And so as I brought you to this site I directed your attention to the passage when Dinah—Jacob’s only daughter was raped and her two brothers avenged her.
And now you can see that this is a passage that equates to your impulsive way of following My instructions at the cost of your own reputation because such ways do not meet the approval of mankind.
Thus, My child, what the writer of the following paragraph states is exactly the meaning that I am conveying to you at this moment of time.
As Shimon and Levi replied to Jacob, the situation that prompted their action did not allow them the luxury of rational consideration of its consequences.
The integrity of Israel was at stake, and the brothers of Dinah could give no thought to their own person—not to the jeopardy of their physical lives, nor to the jeopardy of their spiritual selves by the violence and impropriety of their deed.

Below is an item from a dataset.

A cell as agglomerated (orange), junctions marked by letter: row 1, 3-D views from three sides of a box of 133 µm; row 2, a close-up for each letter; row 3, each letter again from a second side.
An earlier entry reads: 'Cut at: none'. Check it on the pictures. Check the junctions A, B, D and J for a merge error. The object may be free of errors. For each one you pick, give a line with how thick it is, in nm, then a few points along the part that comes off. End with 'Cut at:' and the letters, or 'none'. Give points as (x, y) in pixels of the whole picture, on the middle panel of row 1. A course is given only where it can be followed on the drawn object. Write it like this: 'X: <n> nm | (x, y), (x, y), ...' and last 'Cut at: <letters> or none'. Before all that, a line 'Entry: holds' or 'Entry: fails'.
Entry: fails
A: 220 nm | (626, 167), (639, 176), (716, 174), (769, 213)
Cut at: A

In the end, their instinctive reaction, coming from the deepest place in their souls—deeper than reason, deeper than all self-consideration—was validated; G-d condoned their deed and came to their assistance.

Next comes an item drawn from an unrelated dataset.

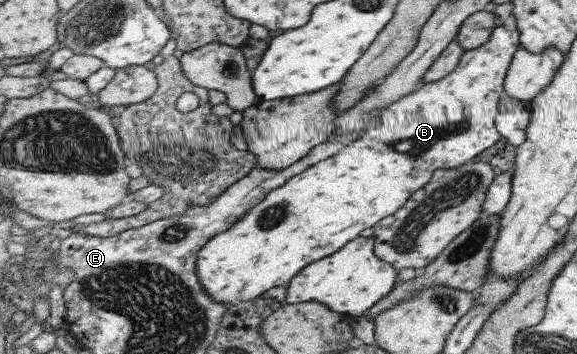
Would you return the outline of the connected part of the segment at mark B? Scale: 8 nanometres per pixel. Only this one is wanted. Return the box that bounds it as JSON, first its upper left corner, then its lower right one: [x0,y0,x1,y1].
[198,27,522,304]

This is the message that the Torah wishes to convey when establishing the age of reason and the obligation of mitzvot. Rare is the person who is called upon to act as did Shimon and Levi. This is not the norm; indeed, the norm forbids it. But the essence of their deed should permeate our rational lives. Our every mitzvah should be saturated with the self-sacrifice and depth of commitment that motivated the brothers of Dinah.
Ha! Ha! HalleluYah! The ‘bipolar’ label that the world saddled on me was nothing else but a hoax to keep me from doing what the world considers ‘insane’ but, in the eyes of my Father the insanity of my behavior was only to subdue one of His chosen vessels!